Pemilukada, Pertarungan antar Cukong

0
990
- Advertisement -

Kolom Ruslan Ismail Mage

Kalau meminjam pengertian demokrasi menurut Prof. Sidney Hook (Mahaguru Filsafat New York University) yang mengatakan  suatu bentuk pemerintahan di mana keputusan-keputusan penting pemerintah atau garis kebijaksanaan di belakang keputusan-keputusan tersebut secara langsung atau tidak langsung hanya dapat berlangsung jika disetujui secara bebas oleh mayoritas masyarakat dewasa yang berada dalam posisi diperintah, maka jelas demokrasi merupakan kendaraan paling ideal untuk membawa suatu bangsa menuju masyarakatnya yang adil dan makmur.

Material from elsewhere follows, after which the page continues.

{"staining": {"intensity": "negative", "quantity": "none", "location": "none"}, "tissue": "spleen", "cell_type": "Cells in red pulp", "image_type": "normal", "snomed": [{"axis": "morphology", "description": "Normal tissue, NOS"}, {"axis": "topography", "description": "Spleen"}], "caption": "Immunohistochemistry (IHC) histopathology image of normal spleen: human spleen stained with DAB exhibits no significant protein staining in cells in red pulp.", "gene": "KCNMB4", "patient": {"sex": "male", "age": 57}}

Karena dari konsep demokrasi seperti ini jelas tersirat bahwa semua kebijakan pemerintah pasti berpihak kepada seluruh rakyat.

​Persoalannya kemudian dalam proses membangun demokrasi, kita justru menemukan fenomena bahwa demokrasi itu hanya berpihak dan menguntungkan kelompok elite saja, baik secara politik maupun ekonomi. Dengan dalil demokrasi yang selalu berpihak kepada kelompok mayoritas, maka hanya orang yang memiliki ekonomi tinggi yang dapat memenangkan persaingan untuk meraih atau membeli kelompok  mayoritas tersebut.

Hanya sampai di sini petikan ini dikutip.